Still, the desire to use a zero-tolerance approach here in the U.S. is clearly not supported, nor would it be good for the economy. The shutdown of 2020 taught policy makers a lot, and we won’t likely revisit that severe approach again with this virus.
While growth stocks have taken a breather, we think above-average growth and a continuing recovery suggests it is too early to pile into late-cycle sectors like those mentioned above.
Despite the increasing rate of infection, we are not likely to see the same dramatic policy prescriptions from the Federal government or the Federal Reserve going forward. Between April of 2020 and the beginning of this year, the Federal government spent over $7 trillion (with a “t”) to support the collapse in economic activity and reduction in incomes, including by helping businesses maintain their payrolls. Given the aforementioned, it isn’t likely that policy makers will close the economy as hard moving forward, so that level of stimulus won’t be warranted.

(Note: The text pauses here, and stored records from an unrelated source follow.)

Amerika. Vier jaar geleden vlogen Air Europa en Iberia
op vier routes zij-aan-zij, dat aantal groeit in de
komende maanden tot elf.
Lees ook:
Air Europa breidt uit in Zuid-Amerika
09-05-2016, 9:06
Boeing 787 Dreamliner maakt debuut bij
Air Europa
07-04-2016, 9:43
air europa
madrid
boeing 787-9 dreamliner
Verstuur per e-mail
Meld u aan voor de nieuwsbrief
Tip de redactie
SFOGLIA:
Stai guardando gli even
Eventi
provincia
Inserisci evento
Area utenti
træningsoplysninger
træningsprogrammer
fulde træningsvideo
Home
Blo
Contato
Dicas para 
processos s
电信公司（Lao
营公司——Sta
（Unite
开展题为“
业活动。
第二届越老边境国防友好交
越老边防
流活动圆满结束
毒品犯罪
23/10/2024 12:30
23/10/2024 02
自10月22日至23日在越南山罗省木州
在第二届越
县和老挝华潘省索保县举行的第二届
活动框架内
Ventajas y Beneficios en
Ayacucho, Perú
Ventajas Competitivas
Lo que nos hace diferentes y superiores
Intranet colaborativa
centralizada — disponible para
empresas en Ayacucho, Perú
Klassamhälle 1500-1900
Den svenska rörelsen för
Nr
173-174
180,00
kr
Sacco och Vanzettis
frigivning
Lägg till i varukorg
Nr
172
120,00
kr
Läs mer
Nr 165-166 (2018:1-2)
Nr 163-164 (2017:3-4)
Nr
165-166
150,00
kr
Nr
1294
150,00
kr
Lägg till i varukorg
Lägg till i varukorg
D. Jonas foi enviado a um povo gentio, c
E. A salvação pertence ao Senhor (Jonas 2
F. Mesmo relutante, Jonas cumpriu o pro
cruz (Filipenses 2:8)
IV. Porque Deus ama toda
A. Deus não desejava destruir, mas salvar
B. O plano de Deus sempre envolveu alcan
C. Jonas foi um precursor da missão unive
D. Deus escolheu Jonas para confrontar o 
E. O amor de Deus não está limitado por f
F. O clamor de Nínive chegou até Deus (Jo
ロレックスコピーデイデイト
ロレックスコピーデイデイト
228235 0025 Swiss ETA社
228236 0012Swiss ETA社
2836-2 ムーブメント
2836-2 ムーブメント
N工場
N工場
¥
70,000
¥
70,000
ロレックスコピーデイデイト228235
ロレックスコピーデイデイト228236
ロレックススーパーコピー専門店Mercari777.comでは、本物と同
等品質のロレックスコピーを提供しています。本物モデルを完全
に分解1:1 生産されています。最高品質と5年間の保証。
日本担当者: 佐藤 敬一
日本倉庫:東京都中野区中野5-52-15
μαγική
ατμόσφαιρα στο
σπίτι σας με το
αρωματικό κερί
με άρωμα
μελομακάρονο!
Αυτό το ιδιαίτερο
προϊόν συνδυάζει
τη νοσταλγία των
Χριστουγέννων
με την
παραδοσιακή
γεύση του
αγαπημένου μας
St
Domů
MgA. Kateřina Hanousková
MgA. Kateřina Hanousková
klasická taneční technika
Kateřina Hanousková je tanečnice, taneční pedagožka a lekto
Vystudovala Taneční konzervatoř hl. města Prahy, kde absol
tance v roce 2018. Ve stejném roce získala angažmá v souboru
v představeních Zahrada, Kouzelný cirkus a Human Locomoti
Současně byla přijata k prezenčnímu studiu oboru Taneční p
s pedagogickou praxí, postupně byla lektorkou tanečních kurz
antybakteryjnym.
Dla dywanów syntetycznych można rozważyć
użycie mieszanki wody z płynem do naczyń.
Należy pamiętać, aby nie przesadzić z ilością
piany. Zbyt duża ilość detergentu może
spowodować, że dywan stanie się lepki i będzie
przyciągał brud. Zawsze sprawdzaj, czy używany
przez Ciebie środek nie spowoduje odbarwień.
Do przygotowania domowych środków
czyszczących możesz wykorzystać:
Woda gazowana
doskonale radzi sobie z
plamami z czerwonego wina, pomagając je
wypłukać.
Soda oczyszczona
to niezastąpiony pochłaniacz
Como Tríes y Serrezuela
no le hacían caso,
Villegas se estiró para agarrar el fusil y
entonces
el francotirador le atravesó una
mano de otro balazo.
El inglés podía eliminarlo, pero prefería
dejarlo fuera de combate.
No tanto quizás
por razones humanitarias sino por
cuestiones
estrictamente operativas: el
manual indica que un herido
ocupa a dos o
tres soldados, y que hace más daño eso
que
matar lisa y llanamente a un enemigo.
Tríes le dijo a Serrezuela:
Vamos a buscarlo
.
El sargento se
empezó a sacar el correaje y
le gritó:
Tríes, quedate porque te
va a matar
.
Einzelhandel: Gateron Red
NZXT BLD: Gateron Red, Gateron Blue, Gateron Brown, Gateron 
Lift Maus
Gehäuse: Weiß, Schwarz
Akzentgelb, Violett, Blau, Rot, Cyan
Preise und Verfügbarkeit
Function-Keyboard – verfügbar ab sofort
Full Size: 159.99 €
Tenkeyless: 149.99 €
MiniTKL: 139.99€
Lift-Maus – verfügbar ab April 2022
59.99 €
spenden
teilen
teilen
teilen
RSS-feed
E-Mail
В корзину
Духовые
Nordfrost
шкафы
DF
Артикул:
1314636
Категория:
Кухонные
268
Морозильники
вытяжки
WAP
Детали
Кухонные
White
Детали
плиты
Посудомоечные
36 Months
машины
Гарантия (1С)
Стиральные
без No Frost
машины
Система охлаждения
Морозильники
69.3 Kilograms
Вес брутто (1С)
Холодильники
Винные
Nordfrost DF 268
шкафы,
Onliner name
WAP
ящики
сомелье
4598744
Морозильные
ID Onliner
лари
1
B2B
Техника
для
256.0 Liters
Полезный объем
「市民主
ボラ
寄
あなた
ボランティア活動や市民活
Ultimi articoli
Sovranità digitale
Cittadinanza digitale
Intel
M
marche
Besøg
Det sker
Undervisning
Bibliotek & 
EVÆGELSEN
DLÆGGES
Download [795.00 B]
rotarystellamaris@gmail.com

We’ve seen the peak in pandemic spending.
Notwithstanding that comment, we are facing two pieces of legislation that could provide up to $4.5 trillion in additional spending on infrastructure and social programs over 10 years. That means an additional $450 billion per year in spending which would increase the government’s annual budgeted expenditures by about 6.5% relative to 2020’s outlays. While this plan may get a haircut before it is passed, it will provide additional stimulus to the economy.
The Federal Reserve also got into the act last year, keeping interest rates at 0% and providing liquidity to capital markets and the financial system. It continues to do that by purchasing $120 billion worth of Treasury and mortgage-backed bonds each month. This acquisition puts cash in the system. Talk of doing less of this is referred to as a “taper.”
Much has been written about the taper as more regional Fed presidents say that with the economy growing above 5%, there is no need to continue this kind of program. Every time a taper has been discussed, we’ve seen some weakness in stock prices, suggesting that some of the increase in valuations is due to the Fed’s position of creating easier financial conditions through low rates and bond purchases. We’ve probably seen the peak in the Fed’s accommodative approach.
Certainly, to the extent this wanes, markets will adjust. However, we don’t believe this will significantly raise interest rates or create a big selloff in equity prices.
This one is a bit harder. The S&P 500 index has made over 45 record highs in 2021, including another new one this week. However, continuing to make new records will require continued earnings growth that is above expectations, easier monetary policy and strong investor sentiment. For now, we have the first and the last. The market may be able to move higher with only two of the three; however, it will become more difficult.
The test will come when everyone returns to work and their trading terminals in September. Markets have moved higher on good news about the economy, job markets, retail sales and corporate profitability.
It appears we’ve moved past peak economic growth. It may remain above the long-term trend; however we won’t see the high from last quarter. Inflation lags growth, so we may not have seen peak inflation, which means those fears will remain in view.
Stock price performance will likely continue to rotate through sectors based on where people believe we are in the economic cycle. As noted earlier, it may be too early for late-cycle defensive sectors like health care and utilities. Ultimately, investors will be looking for sustainable growth in the face of economic activity that is past its peak.
The answer to how markets will react to our passing some of these peaks will likely become apparent before we reach peak fall color in October.